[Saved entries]

▼▼▼

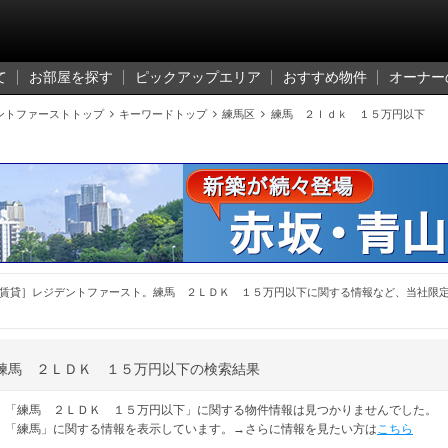
て
お部屋を探す
ピックアップエリア
おすすめ物件
オーナー
ントファーストトップ

キーワードトップ

練馬区

練馬 ２ｌｄｋ １５万円以下
賃貸］レジデントファースト。練馬 ２ＬＤＫ １５万円以下に関する情報など、当社限
練馬 ２ＬＤＫ １５万円以下の検索結果
「練馬 ２ＬＤＫ １５万円以下」に関する物件情報は見つかりませんでした。
「練馬」に関する情報を表示しています。→さらに情報を見たい方は
こちら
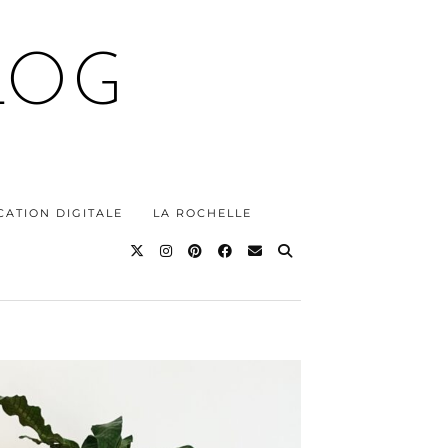
LOG
ATION DIGITALE
LA ROCHELLE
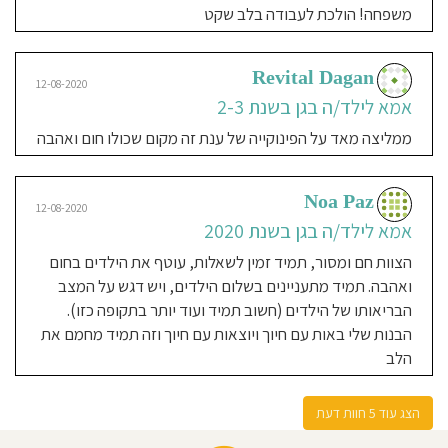
והכי חשוב אהבה. לכן ברור שבחרתי בגן
משפחה! הולכת לעבודה בלב שקט
הזה גם עבור בני הצעיר!אני יודעת שהוא
יקבל חום, טיפוח והגנה. ממליצה מאוד
מאוד לכל הורה.
Revital Dagan
12-08-2020
אמא לילד/ה בגן בשנת 2-3
ממליצה מאד על הפינוקייה של ענת זה מקום שכולו חום ואהבה
02-03-2020
Roni Kedar Shnizer
אמא לילד/ה בגן בשנת 2018-
Noa Paz
12-08-2020
2020
אמא לילד/ה בגן בשנת 2020
גן מהמם מלא חום ואהבה. מומלץ בחום
הצוות חם ומסור, תמיד זמין לשאלות, עוטף את הילדים בחום
ואהבה. תמיד מתעניינים בשלום הילדים, ויש דגש על המצב
הבריאותו של הילדים (חשוב תמיד ועוד יותר בתקופה כזו).
01-03-2020
הבנות שלי באות עם חיוך ויוצאות עם חיוך וזה תמיד מחמם את
דקלה בן חמו חדריאן
הלב
אמא לילד/ה בגן בשנת 2019-
2020
הצג עוד 5 חוות דעת
זה לא גן זו משפחה אחת חמה. שלושת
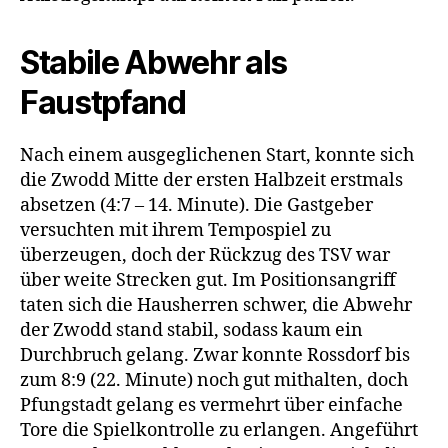
Stabile Abwehr als
Faustpfand
Nach einem ausgeglichenen Start, konnte sich
die Zwodd Mitte der ersten Halbzeit erstmals
absetzen (4:7 – 14. Minute). Die Gastgeber
versuchten mit ihrem Tempospiel zu
überzeugen, doch der Rückzug des TSV war
über weite Strecken gut. Im Positionsangriff
taten sich die Hausherren schwer, die Abwehr
der Zwodd stand stabil, sodass kaum ein
Durchbruch gelang. Zwar konnte Rossdorf bis
zum 8:9 (22. Minute) noch gut mithalten, doch
Pfungstadt gelang es vermehrt über einfache
Tore die Spielkontrolle zu erlangen. Angeführt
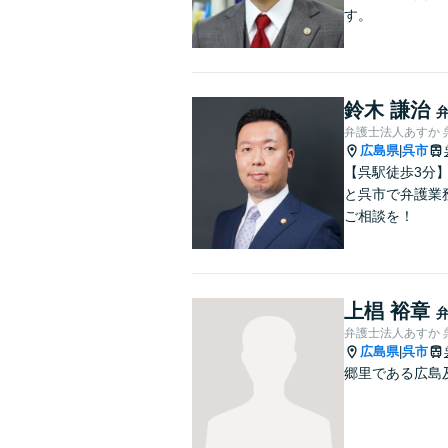
す。
鈴木 謙治
弁護士法人あすか 
広島県
呉市
|
【呉駅徒歩3分
と呉市で弁護業
ご相談を！
上椙 裕章
弁護士法人あすか 
広島県
呉市
|
郷里である広島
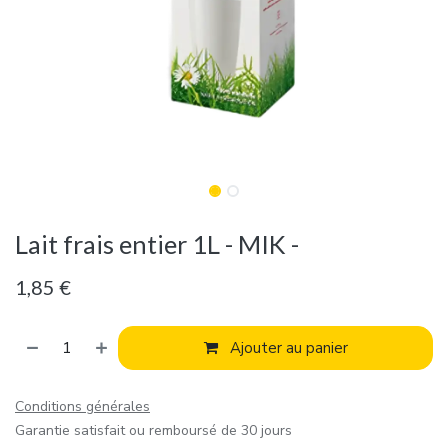
Lait frais entier 1L - MIK -
1,85
€
Ajouter au panier
Conditions générales
Garantie satisfait ou remboursé de 30 jours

▲▲▲

=== Assignment ===
Retype the data word for word, please, and keep the images out.

=== Task answer ===
て
お部屋を探す
ピックアップエリア
おすすめ物件
オーナー
ントファーストトップ

キーワードトップ

練馬区

練馬 ２ｌｄｋ １５万円以下
賃貸］レジデントファースト。練馬 ２ＬＤＫ １５万円以下に関する情報など、当社限
練馬 ２ＬＤＫ １５万円以下の検索結果
「練馬 ２ＬＤＫ １５万円以下」に関する物件情報は見つかりませんでした。
「練馬」に関する情報を表示しています。→さらに情報を見たい方は
こちら
LOG
ATION DIGITALE
LA ROCHELLE
והכי חשוב אהבה. לכן ברור שבחרתי בגן
משפחה! הולכת לעבודה בלב שקט
הזה גם עבור בני הצעיר!אני יודעת שהוא
יקבל חום, טיפוח והגנה. ממליצה מאוד
מאוד לכל הורה.
Revital Dagan
12-08-2020
אמא לילד/ה בגן בשנת 2-3
ממליצה מאד על הפינוקייה של ענת זה מקום שכולו חום ואהבה
02-03-2020
Roni Kedar Shnizer
אמא לילד/ה בגן בשנת 2018-
Noa Paz
12-08-2020
2020
אמא לילד/ה בגן בשנת 2020
גן מהמם מלא חום ואהבה. מומלץ בחום
הצוות חם ומסור, תמיד זמין לשאלות, עוטף את הילדים בחום
ואהבה. תמיד מתעניינים בשלום הילדים, ויש דגש על המצב
הבריאותו של הילדים (חשוב תמיד ועוד יותר בתקופה כזו).
01-03-2020
הבנות שלי באות עם חיוך ויוצאות עם חיוך וזה תמיד מחמם את
דקלה בן חמו חדריאן
הלב
אמא לילד/ה בגן בשנת 2019-
2020
הצג עוד 5 חוות דעת
זה לא גן זו משפחה אחת חמה. שלושת
Stabile Abwehr als
Faustpfand
Nach einem ausgeglichenen Start, konnte sich
die Zwodd Mitte der ersten Halbzeit erstmals
absetzen (4:7 – 14. Minute). Die Gastgeber
versuchten mit ihrem Tempospiel zu
überzeugen, doch der Rückzug des TSV war
über weite Strecken gut. Im Positionsangriff
taten sich die Hausherren schwer, die Abwehr
der Zwodd stand stabil, sodass kaum ein
Durchbruch gelang. Zwar konnte Rossdorf bis
zum 8:9 (22. Minute) noch gut mithalten, doch
Pfungstadt gelang es vermehrt über einfache
Tore die Spielkontrolle zu erlangen. Angeführt
す。
鈴木 謙治
弁護士法人あすか 
広島県
呉市
|
【呉駅徒歩3分
と呉市で弁護業
ご相談を！
上椙 裕章
弁護士法人あすか 
広島県
呉市
|
郷里である広島
Lait frais entier 1L - MIK -
1,85
€
Ajouter au panier
Conditions générales
Garantie satisfait ou remboursé de 30 jours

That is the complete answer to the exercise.